What's the reasoning in a proof that shows equality of Riemann integral and Lebesgue integral, where the proof is started like:
Since $f$ is bounded, then by adding a constant, we can assume that $f\geq 0$
Intuitively it seems that since $-M \leq f \leq M$, then one can "shift" the whole of $f$ upwards so that the lower bound becomes $\geq 0$. However if one adds a constant then this should become
$$0 \leq f +M \leq 2M$$
And then in order to do the proof, wouldn't one need to prove it for $f+M$, rather than $f$.
But if one then considers upper and lower sums and Riemann integral for $f+M$, rather than $f$, then are these equivalent, why?
Maybe their idea is that even if one integrates the constant as well, then "well it's just an integration constant"?

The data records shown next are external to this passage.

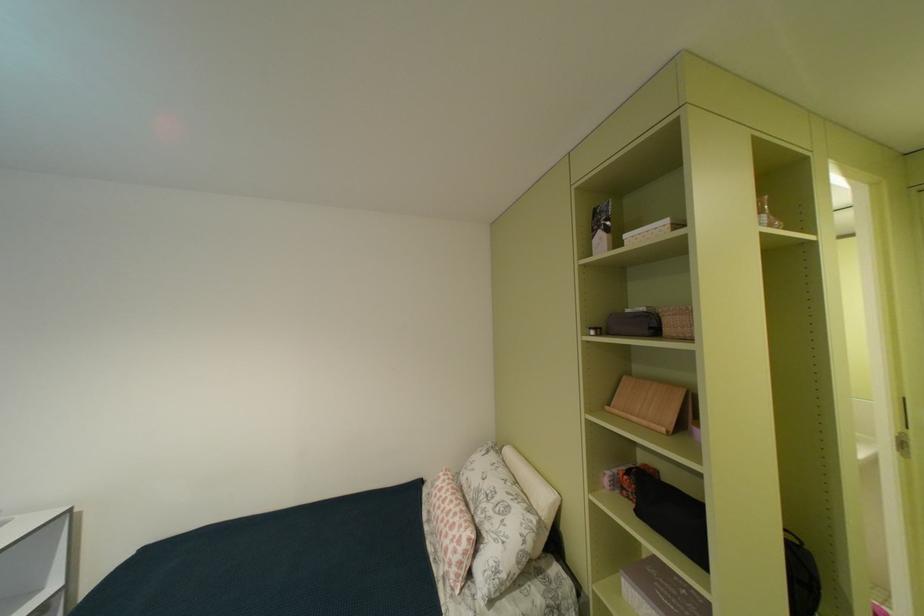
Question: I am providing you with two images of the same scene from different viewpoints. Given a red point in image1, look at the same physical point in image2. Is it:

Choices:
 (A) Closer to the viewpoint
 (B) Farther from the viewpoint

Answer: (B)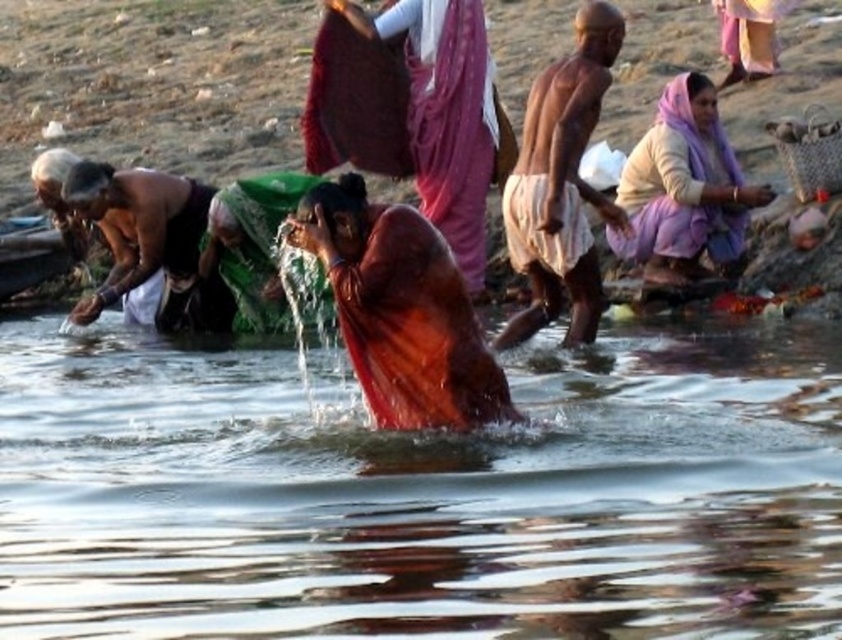
How distant is brown skin man at center from purple fabric headscarf at upper right?

brown skin man at center is 12.50 feet away from purple fabric headscarf at upper right.

Who is positioned more to the right, brown skin man at center or purple fabric headscarf at upper right?

purple fabric headscarf at upper right

What do you see at coordinates (561, 182) in the screenshot? Image resolution: width=842 pixels, height=640 pixels. I see `brown skin man at center` at bounding box center [561, 182].

In order to click on brown skin man at center in this screenshot , I will do `click(561, 182)`.

Can you confirm if transparent water at center is smaller than brown skin man at center?

No, transparent water at center is not smaller than brown skin man at center.

The image size is (842, 640). What do you see at coordinates (421, 493) in the screenshot? I see `transparent water at center` at bounding box center [421, 493].

What do you see at coordinates (421, 493) in the screenshot? I see `transparent water at center` at bounding box center [421, 493].

The image size is (842, 640). What are the coordinates of `transparent water at center` in the screenshot? It's located at tap(421, 493).

In the scene shown: Does matte orange robe at center have a greater height compared to dark skin man at left?

Indeed, matte orange robe at center has a greater height compared to dark skin man at left.

Who is more distant from viewer, (435, 32) or (180, 275)?

The point (180, 275) is more distant.

Which is behind, point (429, 76) or point (157, 317)?

Positioned behind is point (157, 317).

Image resolution: width=842 pixels, height=640 pixels. Identify the location of matte orange robe at center. (449, 118).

Yes, shifting $f$ up by $M$ amounts to replacing $f$ by $f+M$. So you have a new function for which you need to establish equality of Riemann and Lebesgue integrals. You can rename this new function any way you like, for example you could write $g:=f+M$, and then proceed with the proof using $g$. But most authors just keep using $f$, and impose the additional condition that $f\ge 0$.
Why is it legal to impose this additional condition? After you've proven that the Riemann and Lebesgue integrals coincide in the case that $f$ is bounded and non-negative, the proof for general bounded $f$ follows since $\int (f+M)=(\int f) + M$ for both Riemann and Lebesgue integrals; this last assertion does require proof, though.